The car’s a reddish brown, a black stripe down the side, pulling up to the sidewalk before the apartment building. Behind the glass a harsh-lit lobby, imposing blocks of mail lockers. The driver’s door opens and Jessie gets out, her chauffeur’s cap on her long blond hair, her T-shirt, her sweatpants. Her feet bare. Before she can reach in to lever the seat back up Jo’s worming her way out, wrapped in a purple and black kimono, her sword in one hand. Jessie stands back and lets Jo past, then reaches a hand in for Ysabel climbing out, a pink and green and yellow kimono wrapped about a red and brown striped jacket, white feathers still caught in her long black hair, limply damp. She smiles at Jessie and lightly kisses her knuckles and then her mouth.

“Hey,” says Jo, leaning against the passenger door. The Duke cranks down his window. “You’re sure I can’t talk you into it,” he says.

“Nah,” she says, looking up at the windows towering above her. Closing her eyes against the misting rain. “We need, I need someplace – stable. Safe. After all that.”

“Call me,” says the Duke.

Jo turns, leans into the open window. “I gotta get a new phone,” she says. “I left my old one in the pocket of some pants I’ve never seen before.”

“Look in the coat Ysabel’s wearing,” says the Duke. “I saw it on the couch, in that house? While you were getting a blanket.”

Jo’s looking at her sword, her mismatched shoes. “This is getting fucking spooky,” she mutters.

“Call me,” says the Duke.

“Sure,” says Jo, “if the phone bill out of limbo doesn’t break me.” He’s leaning up a little and she leans down and then she kisses him, and then kisses him again.

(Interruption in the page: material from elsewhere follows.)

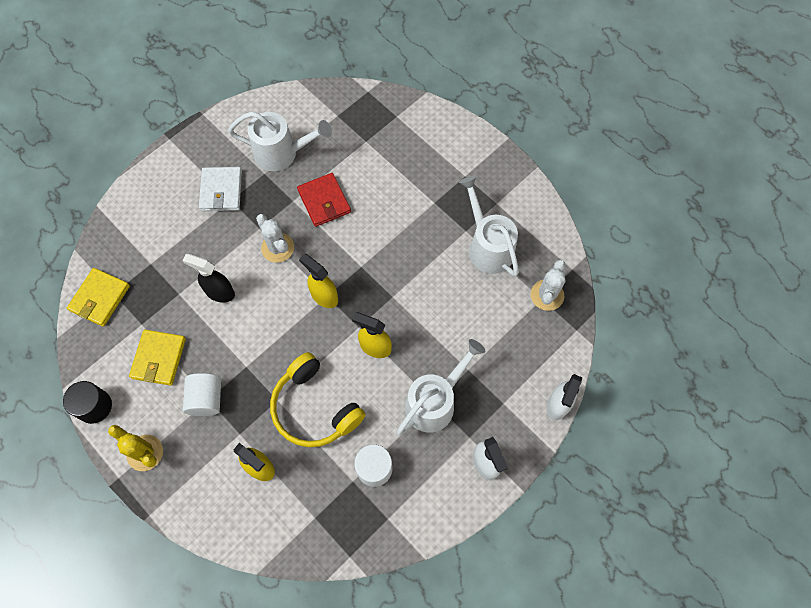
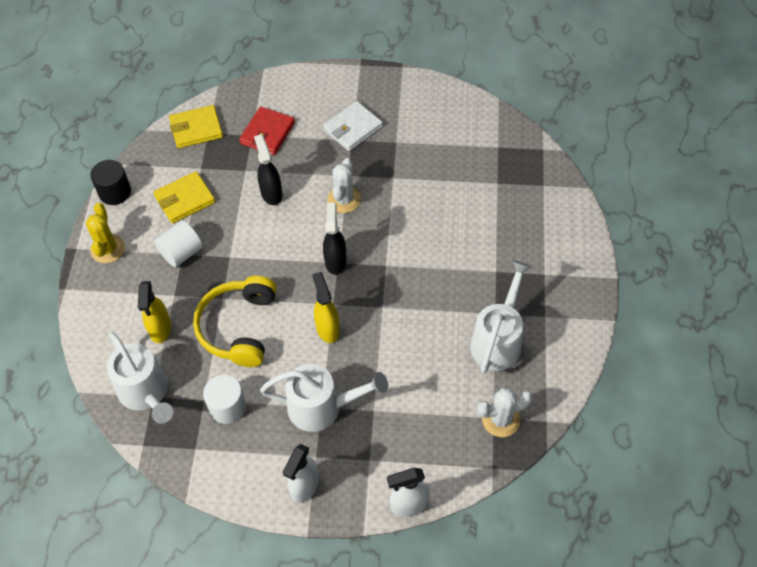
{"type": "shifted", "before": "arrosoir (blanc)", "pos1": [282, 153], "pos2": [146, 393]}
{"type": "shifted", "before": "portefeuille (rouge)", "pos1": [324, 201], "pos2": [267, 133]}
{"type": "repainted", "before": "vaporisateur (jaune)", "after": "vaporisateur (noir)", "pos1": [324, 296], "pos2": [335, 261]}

“I thanked you,” he says, a smile on his face. “I owe you a favor. That’s a dangerous place for you to be.” Jo starts up, looking at him. He’s still smiling. “I like your hair like this,” he says.

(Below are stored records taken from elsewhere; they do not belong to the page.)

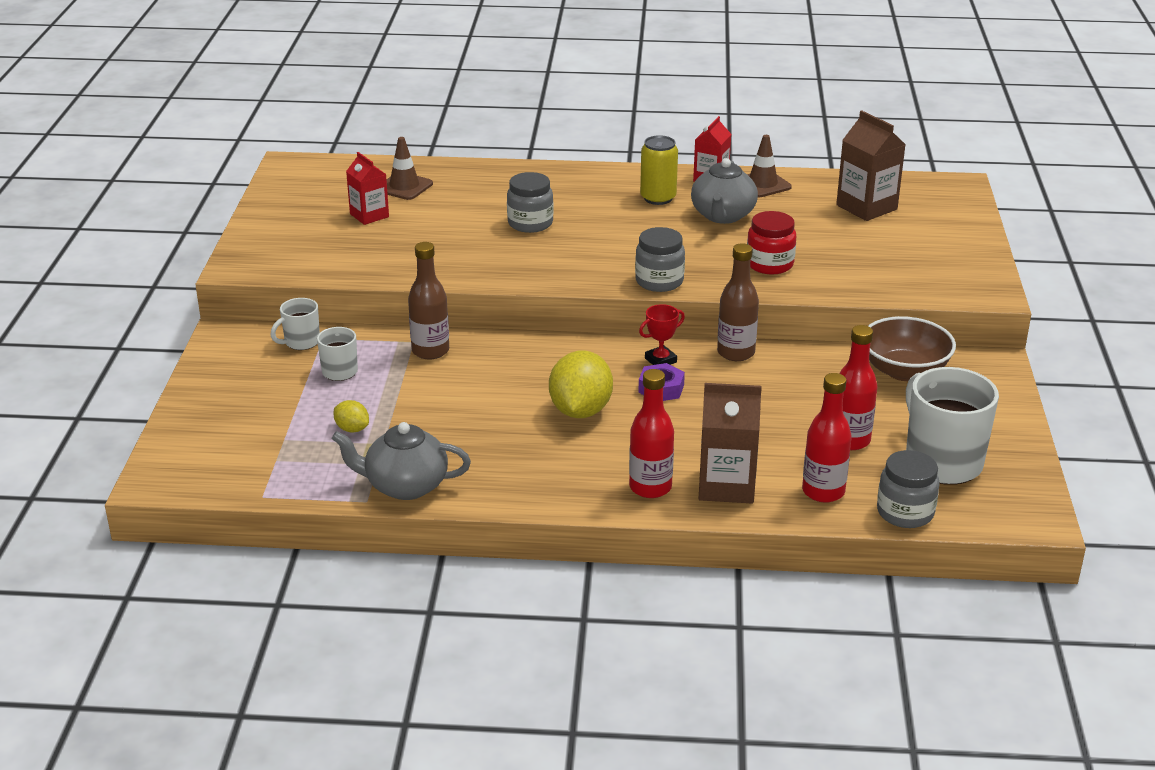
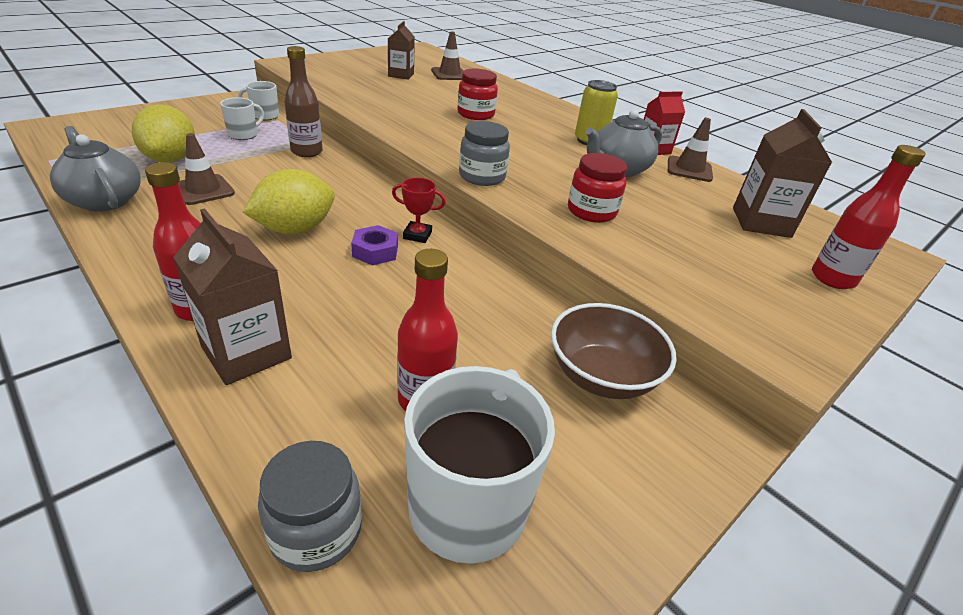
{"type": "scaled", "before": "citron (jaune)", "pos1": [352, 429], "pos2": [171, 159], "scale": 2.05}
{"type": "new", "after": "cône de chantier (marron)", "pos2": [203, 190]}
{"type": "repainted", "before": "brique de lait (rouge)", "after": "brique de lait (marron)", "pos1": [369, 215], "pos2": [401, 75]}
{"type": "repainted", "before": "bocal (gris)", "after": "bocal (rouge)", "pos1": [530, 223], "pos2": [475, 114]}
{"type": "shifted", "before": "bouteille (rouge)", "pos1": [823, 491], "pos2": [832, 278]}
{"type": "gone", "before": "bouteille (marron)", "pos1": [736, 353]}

“What?” says Jo, but he’s cranking up the window, Jessie’s climbing into the car, the engine’s growling. Ysabel’s by her side. “Let’s get in out of the rain,” she says.

Jo presses the button for the elevator. “So. He’s, well. He’s dead, huh.”

“I think,” says Ysabel, “it’ll turn out he was dead for a while. And the teahouse never was built. Or never was as – beautiful, as it was. And it blew down in a storm. And we’ll all forget.”

“Forget?” says Jo.

“Do you remember your dreams?” says Ysabel, taking Jo’s hand in hers.

“Sometimes? Ysabel – ”

“Like that, then,” says Ysabel, pulling Jo close to her.

“Ysabel, I – ”

“Just hold me, Jo,” says Ysabel. “Please. Just hold me.”

The sword still in one hand Jo puts her arms about Ysabel and Ysabel pulls them together, tightly, those richly clashing kimonos folding one over the other, Ysabel’s face buried in Jo’s shoulder, Jo leaning her head against Ysabel’s, eyes closed, and then, after a bit, the elevator behind them softly dings.